__INSTRUCTIONS__
[1] In the Turks Head thread, which signs led the poster to conclude that squatters were inside the pub?
[2] Duplicate the part of the Turks Head thread starting with "I didn't manage" and going on through "a 'Welcome' mat.".
━━ EXERCISE PASSAGE
# Turks Head, Ripon November 2015



## TheUrbexPhantom (Nov 22, 2015)

From the Ripon Civic Society 2010 Ripon Civic Society Comment: LOW SKELLGATE'S HIDDEN CHARMS

"The Turk’s Head. The more you study it, the more interesting it is. The listing says it is ‘C18, altered in mid-C19’ – though its origins could be even earlier. Its curve-headed windows (now boarded up), and the moulded cornice that does a little hop over the door, are early 19th century. The moulded pair of doves on the upper story is mirrored in the cast-iron grill below. The whole place has (or at least had) a festive and welcoming air."

I didn't manage to get inside the pub, although the doors were brand new and open. Because I noticed there was a presence and that was squatters - this was because there was a light on the top of the staircase, temperature was a bit warmer than outside and two pairs of boots on a 'Welcome' mat.

I also took some photos of the back of the antique shop.


























Open window, I wonder why?





Squatters! This light was off earlier!

------------------------------------------------------------------------------------------------------------





This is the back of the antique shop... taken slightly earlier

























Thanks for looking! 

Yours

URBEX PHANTOM


----------



## smiler (Nov 22, 2015)

Makes sense, they wouldn't have appreciated being woken at the crack of dawn, I liked it, Thanks 6


----------



## TheUrbexPhantom (Nov 22, 2015)

It wasn't at the crack of dawn though, it was at dusk


----------
━━━━
━━ EXCERPTED RECORDS
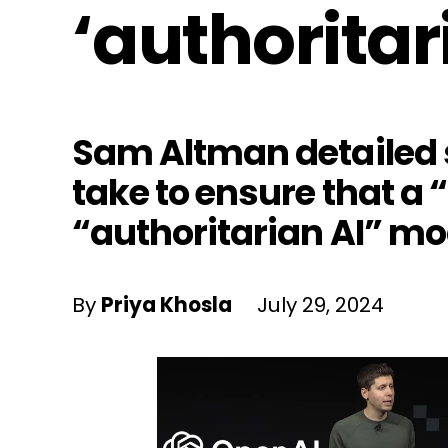
‘authoritar
Sam Altman detailed s
take to ensure that a 
“authoritarian AI” mo
By
Priya Khosla
July 29, 2024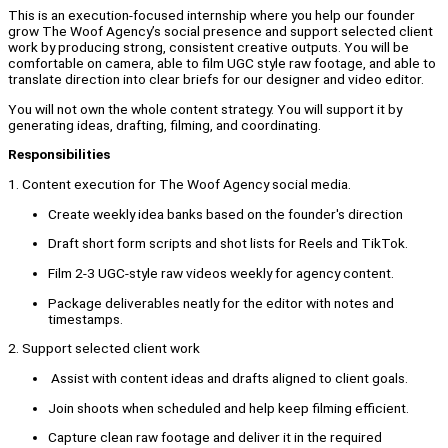
This is an execution-focused internship where you help our founder
grow The Woof Agency’s social presence and support selected client
work by producing strong, consistent creative outputs. You will be
comfortable on camera, able to film UGC style raw footage, and able to
translate direction into clear briefs for our designer and video editor.
You will not own the whole content strategy. You will support it by
generating ideas, drafting, filming, and coordinating.
Responsibilities
1. Content execution for The Woof Agency social media.
Create weekly idea banks based on the founder's direction
Draft short form scripts and shot lists for Reels and TikTok.
Film 2-3 UGC-style raw videos weekly for agency content.
Package deliverables neatly for the editor with notes and
timestamps.
2. Support selected client work
Assist with content ideas and drafts aligned to client goals.
Join shoots when scheduled and help keep filming efficient.
Capture clean raw footage and deliver it in the required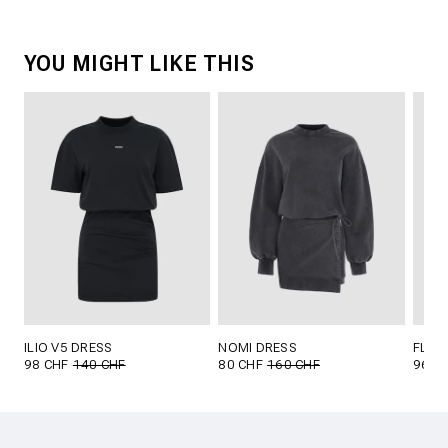
YOU MIGHT LIKE THIS
ILIO V5 DRESS
NOMI DRESS
FLYN
98 CHF
140 CHF
80 CHF
160 CHF
96 C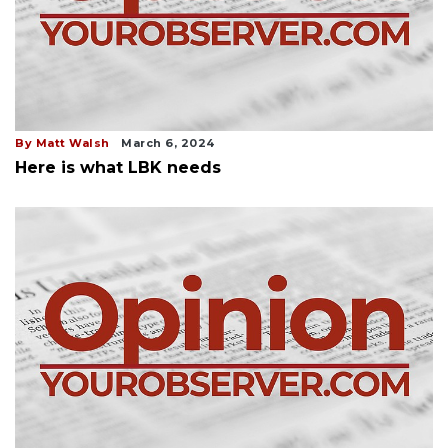
By Matt Walsh
March 6, 2024
Here is what LBK needs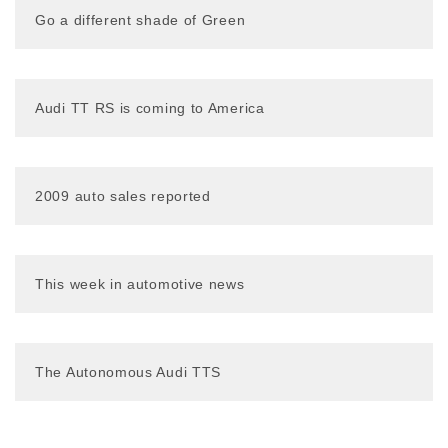
Go a different shade of Green
Audi TT RS is coming to America
2009 auto sales reported
This week in automotive news
The Autonomous Audi TTS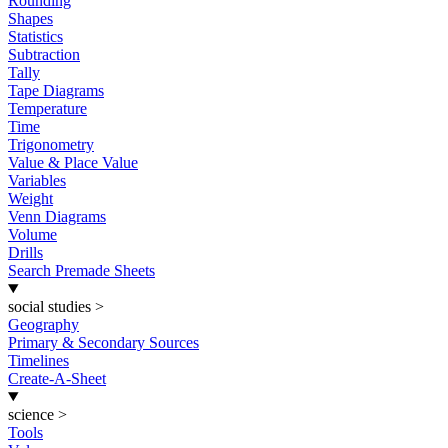
Rounding
Shapes
Statistics
Subtraction
Tally
Tape Diagrams
Temperature
Time
Trigonometry
Value & Place Value
Variables
Weight
Venn Diagrams
Volume
Drills
Search Premade Sheets
social studies
>
Geography
Primary & Secondary Sources
Timelines
Create-A-Sheet
science
>
Tools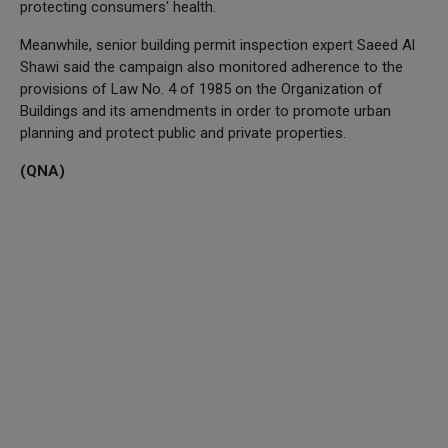
protecting consumers' health.
Meanwhile, senior building permit inspection expert Saeed Al
Shawi said the campaign also monitored adherence to the
provisions of Law No. 4 of 1985 on the Organization of
Buildings and its amendments in order to promote urban
planning and protect public and private properties.
(QNA)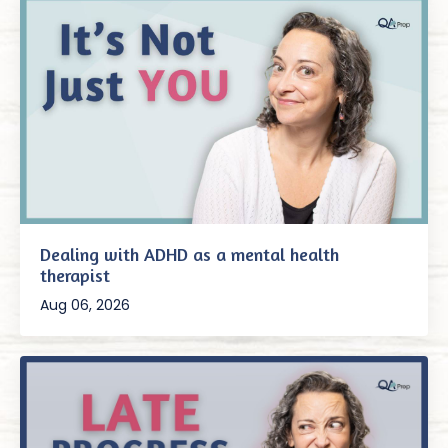
Dealing with ADHD as a mental health
therapist
Aug 06, 2026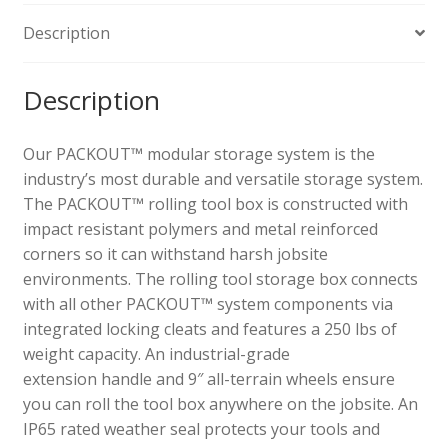
Description
Description
Our PACKOUT™ modular storage system is the
industry’s most durable and versatile storage system.
The PACKOUT™ rolling tool box is constructed with
impact resistant polymers and metal reinforced
corners so it can withstand harsh jobsite
environments. The rolling tool storage box connects
with all other PACKOUT™ system components via
integrated locking cleats and features a 250 lbs of
weight capacity. An industrial-grade
extension
handle
and 9″ all-terrain wheels ensure
you can roll the tool box anywhere on the jobsite. An
IP65 rated weather seal protects your tools and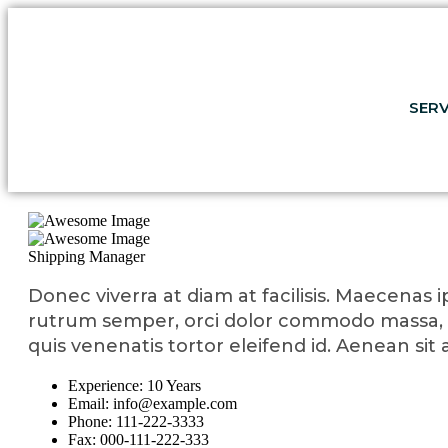
SERV
Shipping Manager
Donec viverra at diam at facilisis. Maecenas ip
rutrum semper, orci dolor commodo massa, 
quis venenatis tortor eleifend id. Aenean si
Experience:
10 Years
Email:
info@example.com
Phone:
111-222-3333
Fax:
000-111-222-333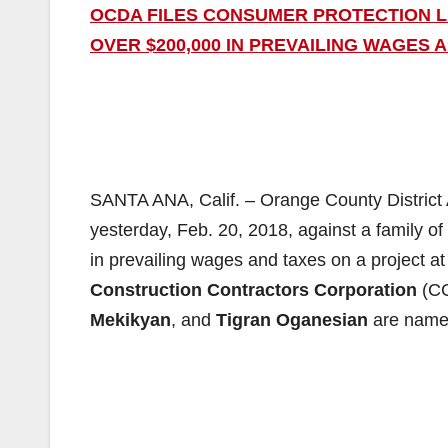
OCDA FILES CONSUMER PROTECTION L
OVER $200,000 IN PREVAILING WAGES 
SANTA ANA, Calif. – Orange County District 
yesterday, Feb. 20, 2018, against a family of
in prevailing wages and taxes on a project 
Construction Contractors Corporation
(C
Mekikyan
, and
Tigran Oganesian
are name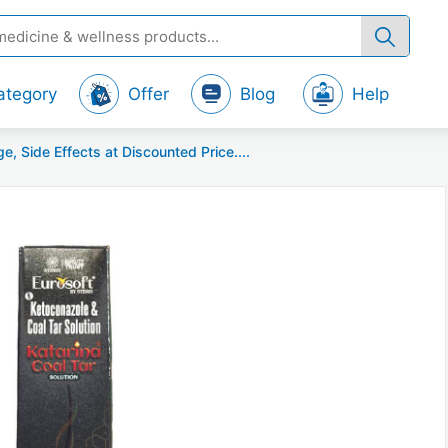
ategory
Offer
Blog
Help
Side Effects at Discounted Price....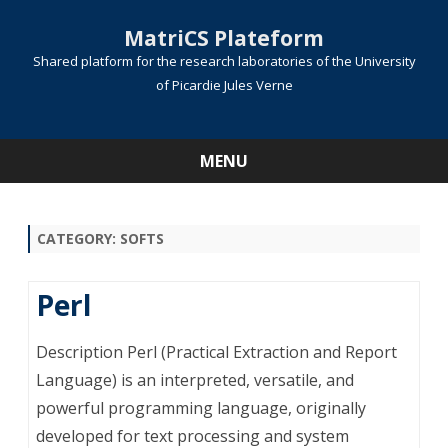
MatriCS Plateform
Shared platform for the research laboratories of the University
of Picardie Jules Verne
MENU
Skip
to
content
CATEGORY:
SOFTS
Perl
Description Perl (Practical Extraction and Report
Language) is an interpreted, versatile, and
powerful programming language, originally
developed for text processing and system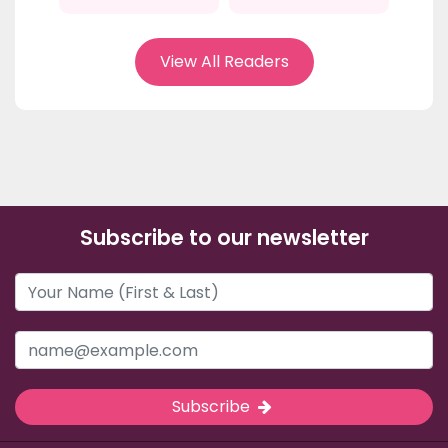
View All Readers
Subscribe to our newsletter
Subscribe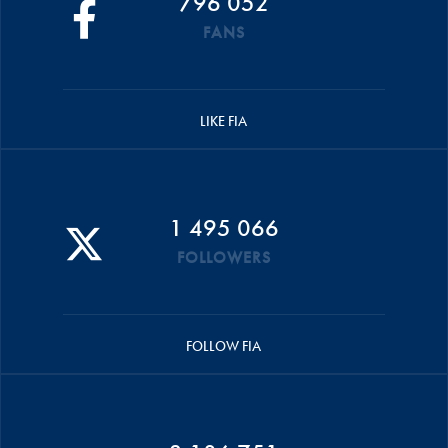
796 052
FANS
LIKE FIA
1 495 066
FOLLOWERS
FOLLOW FIA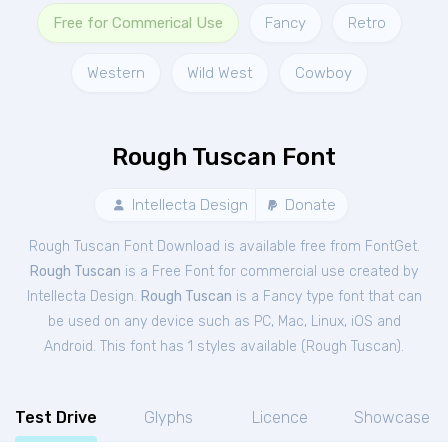
Free for Commerical Use
Fancy
Retro
Western
Wild West
Cowboy
Rough Tuscan Font
Intellecta Design
Donate
Rough Tuscan Font Download is available free from FontGet.
Rough Tuscan
is a Free
Font
for
commercial
use created by
Intellecta Design.
Rough Tuscan
is a Fancy type font that can
be used on any device such as PC, Mac, Linux, iOS and
Android. This font has 1 styles available (
Rough Tuscan
).
Test Drive
Glyphs
Licence
Showcase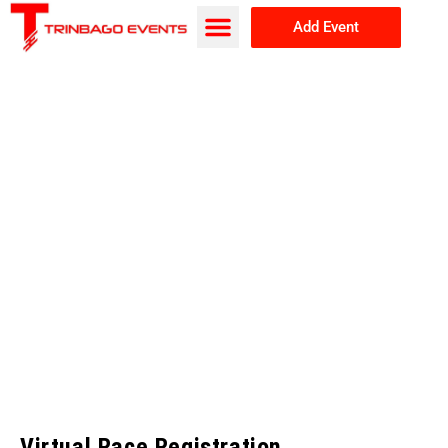
Add Event
Browse Events
About Us
Virtual Race Registration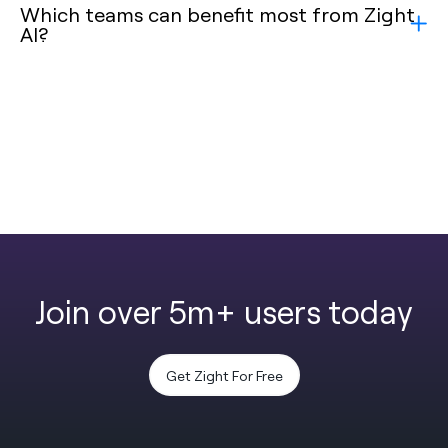
Which teams can benefit most from Zight
AI?
Join over 5m+ users today
Get Zight For Free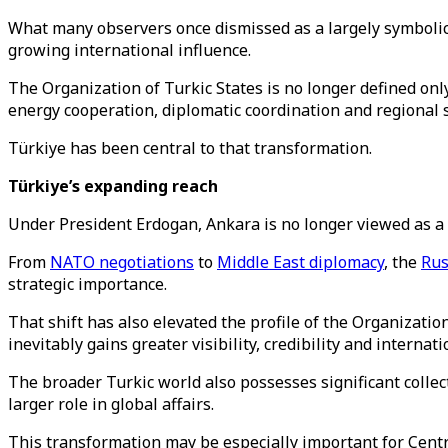
What many observers once dismissed as a largely symbolic 
growing international influence.
The Organization of Turkic States is no longer defined only 
energy cooperation, diplomatic coordination and regional s
Türkiye has been central to that transformation.
Türkiye’s expanding reach
Under President Erdogan, Ankara is no longer viewed as a p
From
NATO negotiations
to
Middle East diplomacy
, the
Rus
strategic importance.
That shift has also elevated the profile of the Organizatio
inevitably gains greater visibility, credibility and internat
The broader Turkic world also possesses significant collect
larger role in global affairs.
This transformation may be especially important for Centra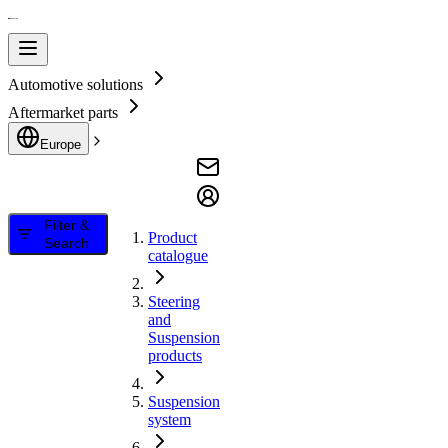
Automotive solutions
Aftermarket parts
Europe
Filter &
Product
Search
catalogue
Steering
and
Suspension
products
Suspension
system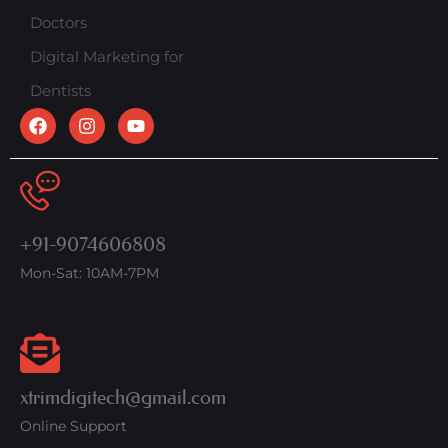
Doctors
Digital Marketing for
Dentists
+91-9074606808
Mon-Sat: 10AM-7PM
xtrimdigitech@gmail.com
Online Support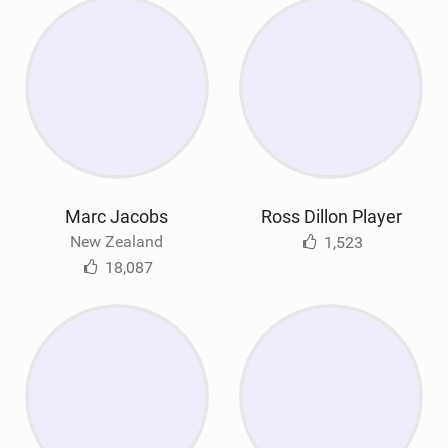
Marc Jacobs
Ross Dillon Player
New Zealand
1,523
18,087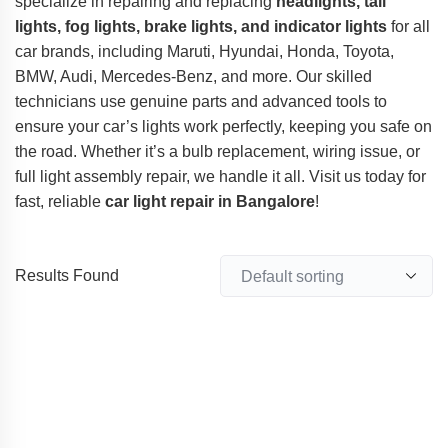
specialize in repairing and replacing
headlights, tail
lights, fog lights, brake lights, and indicator lights
for all
car brands, including Maruti, Hyundai, Honda, Toyota,
BMW, Audi, Mercedes-Benz, and more. Our skilled
technicians use genuine parts and advanced tools to
ensure your car’s lights work perfectly, keeping you safe on
the road. Whether it’s a bulb replacement, wiring issue, or
full light assembly repair, we handle it all. Visit us today for
fast, reliable
car light repair in Bangalore
!
Results Found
━━━━
__TASK-BY-TASK ANSWERS__
[1]
- A light was on at the top of the staircase.
- The temperature was a bit warmer than outside.
- Two pairs of boots were on a 'Welcome' mat.

[2]
I didn't manage to get inside the pub, although the doors were brand new and open. Because I noticed there was a presence and that was squatters - this was because there was a light on the top of the staircase, temperature was a bit warmer than outside and two pairs of boots on a 'Welcome' mat.